Senator pushes personnel overhaul measure
A Senate lawmaker introduced a bill Thursday that he hopes will completely renovate the federal government's human resources management infrastructure. Sen. George Voinovich, R-Ohio, crafted the Federal Workforce Management Improvement Act with the help of union leaders, good-government groups, university scholars and the Bush administration in an effort to supply the government with better methods for managing its workforce. "Getting and keeping good people is a must, and this bill helps the federal government do that by updating archaic personnel management systems with the new tools required for federal agencies to become attractive places to work in the face of stiff competition from the private sector," said Voinovich, the ranking Republican on the Senate Governmental Affairs Subcommittee on Oversight of Government Management, Restructuring and the District of Columbia. "Streamlined hiring processes, better retention tools, better training, and a more careful eye to personnel needs all will help workers, managers, and, most importantly, the citizens we serve benefit from a better-run system of federal services." Voinovich's bill would put a chief human capital officer in major federal departments and agencies, form a human capital council to be an interagency advisory and coordinating body and require the Office of Personnel Management to design a set of systems, including performance measures, to assess agencies' human capital management. Other provisions of the bill would:
- Reform the competitive service hiring process to allow federal agencies to rank applicants in categories while maintaining veterans preference and merit principles.

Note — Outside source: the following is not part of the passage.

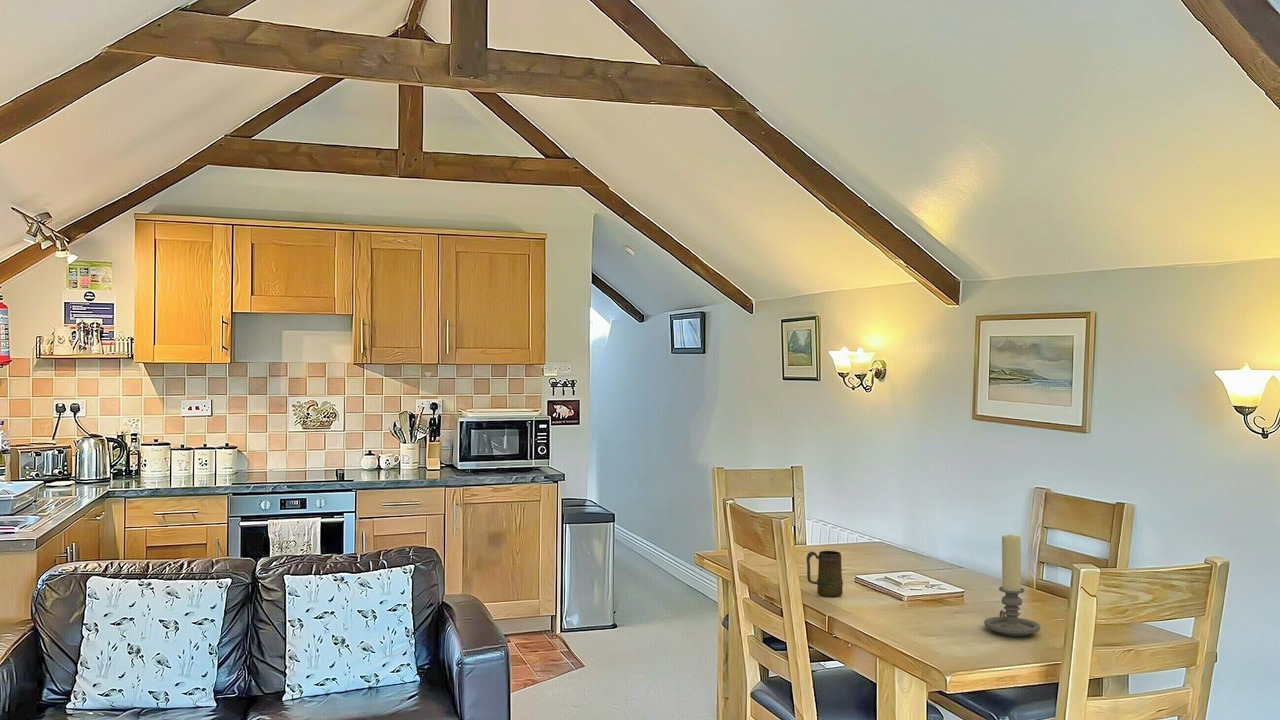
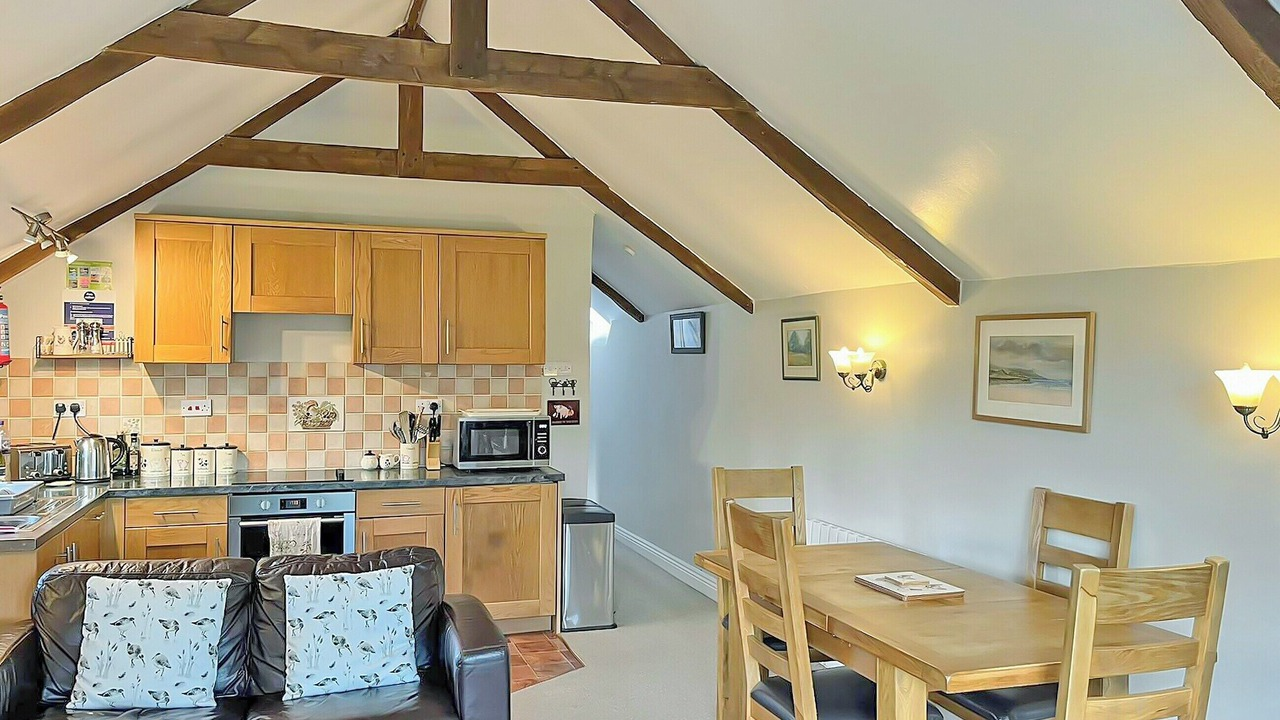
- candle holder [983,533,1041,637]
- mug [805,550,844,598]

- Offer agencies additional flexibility in using recruitment, relocation and retention bonuses.
- Increase the limit on total annual compensation from Level I of the Executive Schedule ($161,200) to the vice president's salary ($175,400).
- Allow agencies to offer a transit subsidy to student volunteers and interns.
- Correct anomalies in the Civil Service Retirement System's computations for part-time service.
- Authorize the use of voluntary separation incentive pay and voluntary early retirement across the executive and judicial branches in order to restructure workforces.
- Repeal the recertification of senior executives.
- Simplify the current SES limited appointment authority to better meet agencies' short-term staffing needs.
- Require inclusion of human capital planning, including training, in Government Performance and Results Act performance plans and annual performance reports.
- Require agencies to link training activities with performance plans, appoint a training officer, work with OPM to institute comprehensive management succession programs and provide special training to managers to deal with poor performers.
- Lift restrictions on payment for academic training.
- Reform the policy that dictates the accrual rate of annual leave for new mid-career federal employees, allowing agencies to count an equal number of years of prior professional service as federal service for the purposes of leave accrual, and allowing all senior executives to be placed in the maximum leave accrual category (8 hours per biweekly pay period), regardless of federal service.
- Expand the types of federal jobs that National Security Education Program grant recipients could accept to fulfill their service requirements to the federal government.
Paul Light, vice president of governmental studies at the Brookings Institution and a long-time critic of the government's human capital practices, praised the bill. "It couldn't come at a better time: you have a bill moving to create a Department of Homeland Security, a bill that has a very broad but ambiguous, even vague, provision dealing with human capital management," said Light. "I think the committee should consider using the Voinovich legislation as the floor for expanded authority and they should go further than the legislation to make sure the secretary has maximum authority to move quickly." A confederation of business leaders, academics and good-government organizations sent the lawmaker a letter Wednesday showing support for the bill and asking for quick action on the legislation. "I look forward to working with Sen. Voinovich on crafting a bill that will have the support of the various groups who will be key to passing a human capital measure," said Sen. Daniel Akaka, D-Hawaii, chairman of the subcommittee. "Some of the parties hold strong views as to what is and is not suitable and the challenge is to reach a middle ground on compromise legislation."